Sommergerste

Unterdurchschnittliche Erträge in Thüringen


In Thüringen wird weniger Braugerste geerntet. Die Qualitäten stimmen.
Foto: dg
In Thüringen wird weniger Braugerste geerntet. Die Qualitäten stimmen.

Die Landwirte in Thüringen rechnen nur mit einer unterdurchschnittlichen Sommergerstenernte in diesem Jahr.

Eine späte Aussaat, Trockenperioden und Hitze im bisherigen Wachstumsverlauf haben in Thüringen zu schwachen Beständen und Schäden an der Sommergerste geführt. Das ist das Fazit der diesjährigen Thüringer Braugerstenrundfahrt heute im Saale-Orla-Kreis. Im langjährigen Mittel werden in diesem Bundesland 5,6 bis 6,0 t /ha geerntet. Für diese Ernte rechnen Teilnehmer der Rundfahrt mit etwa 20 Prozent weniger Ertrag. Die Schläge auf der Rundfahrt präsentierten sich allerdings recht gut.

Die Winterbraugerste ist im Norden Thüringens bereits gedroschen. Die Eiweißwerte liegen im oberen Bereich. Die Erträge werden auch hier mit rund 20 Prozent weniger bewertet. Winterfuttergerste zeigt ebenfalls schwächere Erträge, dafür aber sehr gute Hektolitergewichte von bis zu 70 kg.

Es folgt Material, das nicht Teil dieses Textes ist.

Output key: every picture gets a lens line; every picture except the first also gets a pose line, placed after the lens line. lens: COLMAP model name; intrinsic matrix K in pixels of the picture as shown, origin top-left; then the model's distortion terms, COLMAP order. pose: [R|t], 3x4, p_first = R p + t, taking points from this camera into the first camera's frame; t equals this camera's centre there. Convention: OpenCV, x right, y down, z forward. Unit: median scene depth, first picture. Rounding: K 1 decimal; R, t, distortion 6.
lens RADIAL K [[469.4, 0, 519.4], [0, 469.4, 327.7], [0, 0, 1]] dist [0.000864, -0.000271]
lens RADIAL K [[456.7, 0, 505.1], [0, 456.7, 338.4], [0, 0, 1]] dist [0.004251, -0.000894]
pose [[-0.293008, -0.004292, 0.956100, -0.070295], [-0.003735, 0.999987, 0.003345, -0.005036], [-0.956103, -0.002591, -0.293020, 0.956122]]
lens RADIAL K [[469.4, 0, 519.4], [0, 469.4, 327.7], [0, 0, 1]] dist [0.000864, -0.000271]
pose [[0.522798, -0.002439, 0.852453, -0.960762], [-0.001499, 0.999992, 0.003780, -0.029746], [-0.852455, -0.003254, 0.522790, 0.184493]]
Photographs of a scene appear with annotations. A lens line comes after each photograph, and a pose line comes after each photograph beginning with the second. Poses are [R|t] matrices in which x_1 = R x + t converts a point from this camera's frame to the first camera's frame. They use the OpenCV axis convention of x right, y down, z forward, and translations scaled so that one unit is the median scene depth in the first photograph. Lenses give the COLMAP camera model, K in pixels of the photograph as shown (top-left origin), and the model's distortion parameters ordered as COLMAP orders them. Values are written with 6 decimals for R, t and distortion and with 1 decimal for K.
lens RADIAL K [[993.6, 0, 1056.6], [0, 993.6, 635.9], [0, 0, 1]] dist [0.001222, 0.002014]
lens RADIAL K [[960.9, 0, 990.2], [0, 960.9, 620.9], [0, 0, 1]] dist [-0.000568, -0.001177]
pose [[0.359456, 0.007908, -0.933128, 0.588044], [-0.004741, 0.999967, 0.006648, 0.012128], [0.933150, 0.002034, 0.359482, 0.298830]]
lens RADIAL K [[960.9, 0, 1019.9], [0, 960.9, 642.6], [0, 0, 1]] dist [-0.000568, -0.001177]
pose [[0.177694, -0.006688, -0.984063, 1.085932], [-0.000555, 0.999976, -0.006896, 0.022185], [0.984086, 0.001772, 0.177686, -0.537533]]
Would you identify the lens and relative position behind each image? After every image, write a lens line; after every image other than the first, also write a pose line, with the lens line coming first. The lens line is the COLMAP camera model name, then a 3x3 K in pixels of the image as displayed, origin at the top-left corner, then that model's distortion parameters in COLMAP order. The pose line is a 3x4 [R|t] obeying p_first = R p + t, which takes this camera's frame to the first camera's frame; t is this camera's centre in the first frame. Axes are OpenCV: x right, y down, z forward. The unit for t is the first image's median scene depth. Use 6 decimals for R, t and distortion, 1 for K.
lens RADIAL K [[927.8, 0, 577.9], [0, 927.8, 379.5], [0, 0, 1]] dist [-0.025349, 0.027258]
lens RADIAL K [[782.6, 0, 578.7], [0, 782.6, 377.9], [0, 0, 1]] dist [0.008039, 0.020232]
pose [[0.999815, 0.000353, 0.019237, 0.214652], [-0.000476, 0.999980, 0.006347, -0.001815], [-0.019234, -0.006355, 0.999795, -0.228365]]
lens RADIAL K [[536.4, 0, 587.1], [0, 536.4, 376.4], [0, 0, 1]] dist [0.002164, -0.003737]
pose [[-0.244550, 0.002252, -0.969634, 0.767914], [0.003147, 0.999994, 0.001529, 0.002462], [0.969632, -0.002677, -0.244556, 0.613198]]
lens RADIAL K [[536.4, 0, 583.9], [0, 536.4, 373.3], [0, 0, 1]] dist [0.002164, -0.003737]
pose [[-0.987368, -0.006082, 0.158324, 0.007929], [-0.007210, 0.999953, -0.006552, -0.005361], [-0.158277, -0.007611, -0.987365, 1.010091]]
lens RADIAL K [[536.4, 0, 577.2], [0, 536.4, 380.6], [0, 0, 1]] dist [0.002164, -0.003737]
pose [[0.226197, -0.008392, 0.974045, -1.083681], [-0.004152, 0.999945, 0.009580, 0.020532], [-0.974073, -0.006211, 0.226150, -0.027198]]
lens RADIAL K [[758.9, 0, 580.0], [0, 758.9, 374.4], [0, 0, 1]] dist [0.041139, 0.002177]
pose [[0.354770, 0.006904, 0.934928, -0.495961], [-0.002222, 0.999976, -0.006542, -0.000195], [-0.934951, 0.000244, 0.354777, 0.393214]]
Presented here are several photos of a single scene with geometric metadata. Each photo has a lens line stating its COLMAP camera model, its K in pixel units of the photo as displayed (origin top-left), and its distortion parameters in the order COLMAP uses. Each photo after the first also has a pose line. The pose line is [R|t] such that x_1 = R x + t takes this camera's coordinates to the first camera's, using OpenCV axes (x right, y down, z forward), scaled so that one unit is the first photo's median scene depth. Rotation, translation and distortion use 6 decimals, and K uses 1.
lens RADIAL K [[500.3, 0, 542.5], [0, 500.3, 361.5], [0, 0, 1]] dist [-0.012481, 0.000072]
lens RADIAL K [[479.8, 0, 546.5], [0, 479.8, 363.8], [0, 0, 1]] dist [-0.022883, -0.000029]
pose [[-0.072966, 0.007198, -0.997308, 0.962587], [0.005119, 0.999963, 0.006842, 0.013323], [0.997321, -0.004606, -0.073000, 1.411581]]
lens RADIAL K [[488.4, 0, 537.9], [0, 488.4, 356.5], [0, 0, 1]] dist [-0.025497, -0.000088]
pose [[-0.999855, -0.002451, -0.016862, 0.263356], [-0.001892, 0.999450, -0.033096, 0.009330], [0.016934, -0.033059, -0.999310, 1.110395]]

Mit hohem Importbedarf ist zu rechnen

Bereits in normalen Jahren werden rund 50 Prozent des Bedarfs an Sommergerste für die Malzindustrie in Deutschland importiert. Im vergangenen Jahr fiel die Ernte qualitativ schwach aus. Die noch vorhandenen Bestände sind daher niedrig.

In diesem Jahr werden die Ernten in Nordeuropa aufgrund der Trockenheit schwächer ausfallen. Das notwendige Angebot wird fehlen. Die Mälzereien sind gut ausgelastet. In Thüringen wurden in diesem Jahr 4.000 ha mehr Sommerbraugerste als 2017 und damit 29.000 ha angebaut.